PS AUDIO: Why it matters

PSA

Paul McGowan writes:

We’ve been focusing on the designer’s choices when building a DAC or a preamp and one of my readers asked a great question: if even a single pot or stepped attenuator has a sonic signature that degrades the music, how is it then possible that the original recording chain can produce good sound with many pieces in the signal path all degrading the sound?  That doesn’t make sense.

In the recording chain the same effects we hear concerning pots, transistors, tubes, wires, and all things in the signal path have just as much an effect on the sound as the playback equipment does. Nothing different. So, if the recording process has 10 pots it goes through and two EQ banks, each successively adds its sonic signature to the sound. When you play it back you add yet another link in the sonic signature chain.

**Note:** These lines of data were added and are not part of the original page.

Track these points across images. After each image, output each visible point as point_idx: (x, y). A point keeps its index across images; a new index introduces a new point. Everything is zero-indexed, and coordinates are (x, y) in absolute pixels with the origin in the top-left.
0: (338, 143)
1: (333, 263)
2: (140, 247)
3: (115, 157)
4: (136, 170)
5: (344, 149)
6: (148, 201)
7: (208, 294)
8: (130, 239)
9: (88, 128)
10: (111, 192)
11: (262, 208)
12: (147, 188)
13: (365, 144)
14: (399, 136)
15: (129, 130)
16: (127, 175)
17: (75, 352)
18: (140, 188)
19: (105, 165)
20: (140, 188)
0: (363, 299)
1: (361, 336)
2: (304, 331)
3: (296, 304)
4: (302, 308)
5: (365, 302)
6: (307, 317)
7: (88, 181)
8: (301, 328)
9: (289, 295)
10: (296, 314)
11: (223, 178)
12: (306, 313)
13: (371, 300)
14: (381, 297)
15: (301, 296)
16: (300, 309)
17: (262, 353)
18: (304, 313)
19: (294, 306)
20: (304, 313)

What I think is missing here is a good A/B – because you’re comparing in a vacuum.

Imagine if we had one group playing in a studio and two recording chains. One chain was the standard kitchen sink approach and the other was an extreme minimalist chain. You make a recording of each and then publish two CD’s. There’s no question in my mind that the minimalist CD would sound significantly better than the kitchen sink one.

I would also remind everyone that this is exactly what folks like Blue Coast and Mobile Fidelity etc. do – they have super tweaked out minimalist recording chains and this is one of the reasons their releases sound so much better than a commercial recording.